I didnt use parseint, how did this work
var secondsInAMinute = 60; var minutesInAnHour = 60; var hoursInADay = 24; var daysInAWeek = 7; var weeksInAYear = 52;
var years = prompt("how old are you? : ");
var secondsInYourLife = years * weeksInAYear * daysInAWeek * hoursInADay * minutesInAnHour * secondsInAMinute;
document.write("You have been alive for " + secondsInYourLife + " seconds");
2 Answers
Lindsay Sauer
12,029 PointsHi there,
JavaScript is very relaxed about the difference between strings and numbers. When you use string concatenation (where you write out "You have been alive for " + secondsInYourLife + " seconds"), JavaScript interprets the int variables as strings because it sees you're trying to concatenate rather than perform addition.
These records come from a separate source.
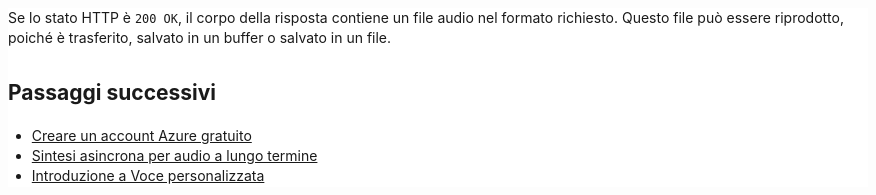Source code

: Se lo stato HTTP è `200 OK`, il corpo della risposta contiene un file audio nel formato richiesto. Questo file può essere riprodotto, poiché è trasferito, salvato in un buffer o salvato in un file.

## <a name="next-steps"></a>Passaggi successivi

- [Creare un account Azure gratuito](https://azure.microsoft.com/free/cognitive-services/)
- [Sintesi asincrona per audio a lungo termine](quickstarts/text-to-speech/async-synthesis-long-form-audio.md)
- [Introduzione a Voce personalizzata](how-to-custom-voice.md)

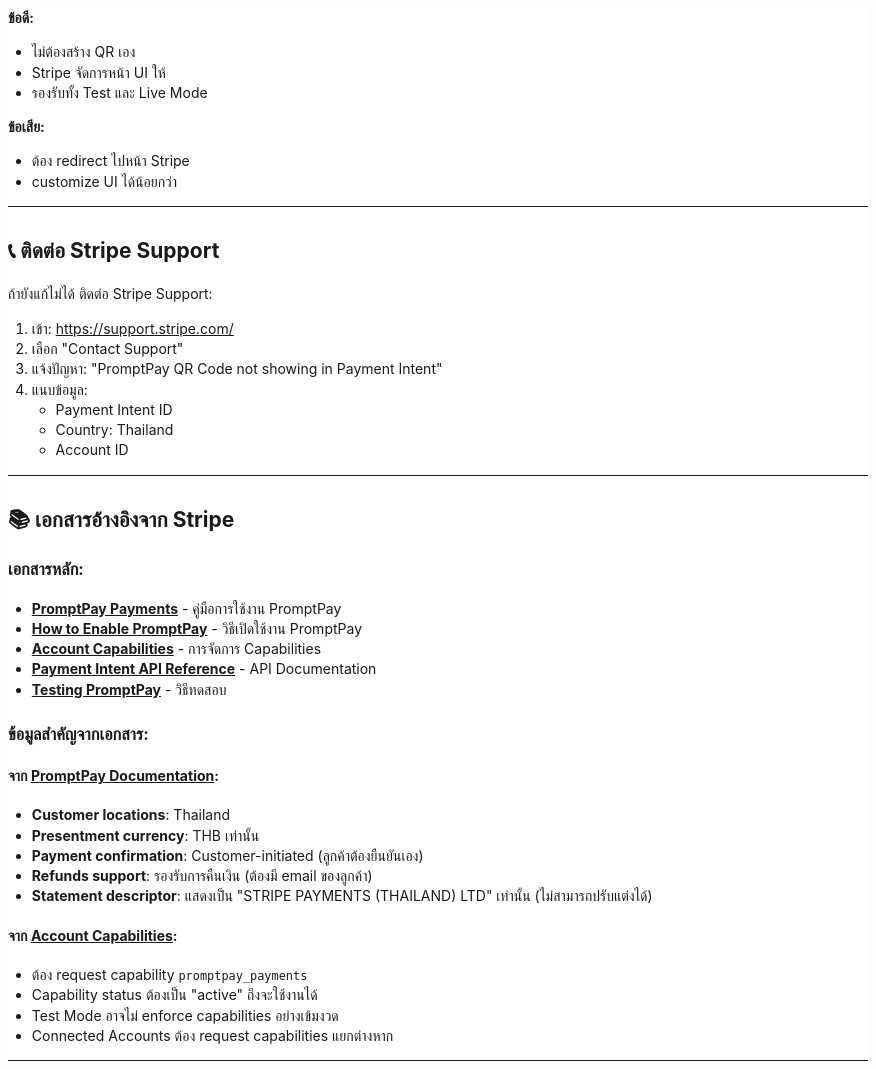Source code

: **ข้อดี:**
- ไม่ต้องสร้าง QR เอง
- Stripe จัดการหน้า UI ให้
- รองรับทั้ง Test และ Live Mode

**ข้อเสีย:**
- ต้อง redirect ไปหน้า Stripe
- customize UI ได้น้อยกว่า

---

## 📞 ติดต่อ Stripe Support

ถ้ายังแก้ไม่ได้ ติดต่อ Stripe Support:

1. เข้า: https://support.stripe.com/
2. เลือก "Contact Support"
3. แจ้งปัญหา: "PromptPay QR Code not showing in Payment Intent"
4. แนบข้อมูล:
   - Payment Intent ID
   - Country: Thailand
   - Account ID

---

## 📚 เอกสารอ้างอิงจาก Stripe

### เอกสารหลัก:
- **[PromptPay Payments](https://docs.stripe.com/payments/promptpay)** - คู่มือการใช้งาน PromptPay
- **[How to Enable PromptPay](https://support.stripe.com/questions/how-to-enable-promptpay)** - วิธีเปิดใช้งาน PromptPay
- **[Account Capabilities](https://docs.stripe.com/connect/account-capabilities)** - การจัดการ Capabilities
- **[Payment Intent API Reference](https://docs.stripe.com/api/payment_intents)** - API Documentation
- **[Testing PromptPay](https://docs.stripe.com/testing#promptpay)** - วิธีทดสอบ

### ข้อมูลสำคัญจากเอกสาร:

#### จาก [PromptPay Documentation](https://docs.stripe.com/payments/promptpay):
- **Customer locations**: Thailand
- **Presentment currency**: THB เท่านั้น
- **Payment confirmation**: Customer-initiated (ลูกค้าต้องยืนยันเอง)
- **Refunds support**: รองรับการคืนเงิน (ต้องมี email ของลูกค้า)
- **Statement descriptor**: แสดงเป็น "STRIPE PAYMENTS (THAILAND) LTD" เท่านั้น (ไม่สามารถปรับแต่งได้)

#### จาก [Account Capabilities](https://docs.stripe.com/connect/account-capabilities):
- ต้อง request capability `promptpay_payments`
- Capability status ต้องเป็น "active" ถึงจะใช้งานได้
- Test Mode อาจไม่ enforce capabilities อย่างเข้มงวด
- Connected Accounts ต้อง request capabilities แยกต่างหาก

---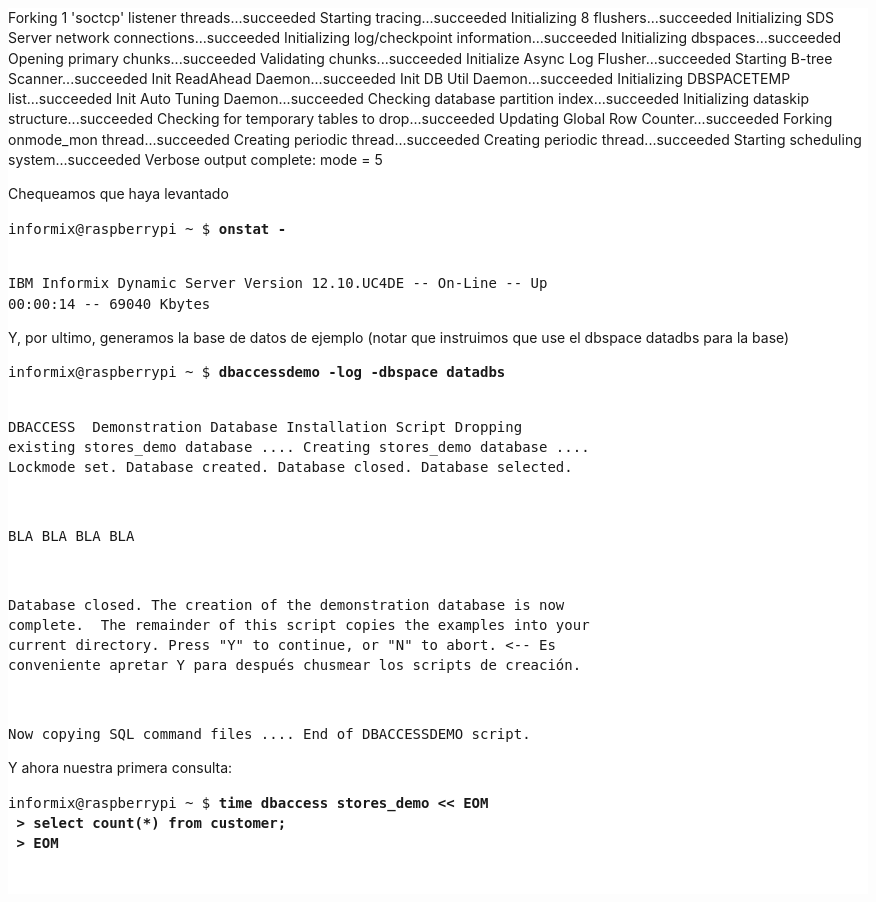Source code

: Forking 1 'soctcp' listener threads...succeeded
Starting tracing...succeeded
Initializing 8 flushers...succeeded
Initializing SDS Server network connections...succeeded
Initializing log/checkpoint information...succeeded
Initializing dbspaces...succeeded
Opening primary chunks...succeeded
Validating chunks...succeeded
Initialize Async Log Flusher...succeeded
Starting B-tree Scanner...succeeded
Init ReadAhead Daemon...succeeded
Init DB Util Daemon...succeeded
Initializing DBSPACETEMP list...succeeded
Init Auto Tuning Daemon...succeeded
Checking database partition index...succeeded
Initializing dataskip structure...succeeded
Checking for temporary tables to drop...succeeded
Updating Global Row Counter...succeeded
Forking onmode_mon thread...succeeded
Creating periodic thread...succeeded
Creating periodic thread...succeeded
Starting scheduling system...succeeded
Verbose output complete: mode = 5
</pre>
<p>Chequeamos que haya levantado</p>
<pre>informix@raspberrypi ~ $ <strong>onstat -</strong>

IBM Informix Dynamic Server Version 12.10.UC4DE -- On-Line -- Up 00:00:14 -- 69040 Kbytes
</pre>
<p>Y, por ultimo, generamos la base de datos de ejemplo (notar que instruimos que use el dbspace datadbs para la base)</p>
<pre>informix@raspberrypi ~ $ <strong>dbaccessdemo -log -dbspace datadbs</strong>

DBACCESS  Demonstration Database Installation Script
Dropping existing stores_demo database ....
Creating stores_demo database ....
Lockmode set.
Database created.
Database closed.
Database selected.

BLA BLA BLA BLA

Database closed.
The creation of the demonstration database is now complete.  The remainder
of this script copies the examples into your current directory.
Press "Y" to continue, or "N" to abort. &lt;-- Es conveniente apretar Y para después chusmear los scripts de creación.

Now copying SQL command files ....
End of DBACCESSDEMO script.
</pre>
<p>Y ahora nuestra primera consulta:</p>
<pre>informix@raspberrypi ~ $<strong> time dbaccess stores_demo &lt;&lt; EOM</strong>
<strong> &gt; select count(*) from customer;</strong>
<strong> &gt; EOM</strong>
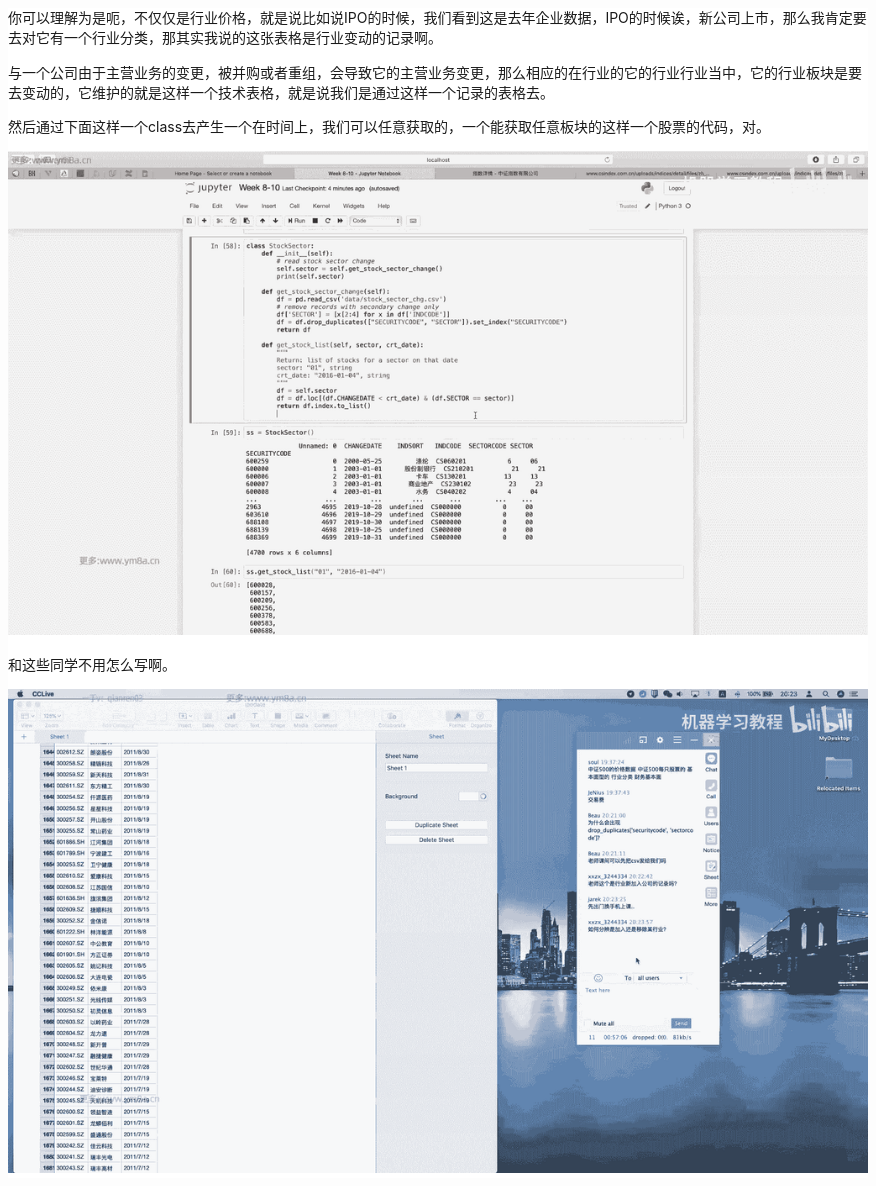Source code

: 你可以理解为是呃，不仅仅是行业价格，就是说比如说IPO的时候，我们看到这是去年企业数据，IPO的时候诶，新公司上市，那么我肯定要去对它有一个行业分类，那其实我说的这张表格是行业变动的记录啊。

与一个公司由于主营业务的变更，被并购或者重组，会导致它的主营业务变更，那么相应的在行业的它的行业行业当中，它的行业板块是要去变动的，它维护的就是这样一个技术表格，就是说我们是通过这样一个记录的表格去。

然后通过下面这样一个class去产生一个在时间上，我们可以任意获取的，一个能获取任意板块的这样一个股票的代码，对。



![](img/db22b10b03a8ff3975a7fbbf0b525332_29.png)

和这些同学不用怎么写啊。

![](img/db22b10b03a8ff3975a7fbbf0b525332_31.png)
Consider the following code:
var a = 10;
var b = 20;
console.log('result is ' + a + b);
The resulting output would be "result is 1020";
makishamaier
3,070 PointsYour code works because you multiplied the value stored in years. Strings concatenate, but only numbers can multiply. If you had answered the prompt with a string that could not return a value on multiplication (like 'twenty' instead of '20'), then your code would not have worked.
Thus another way to turn string into numbers would be multiplying or dividing by 1. This is NOT best practice.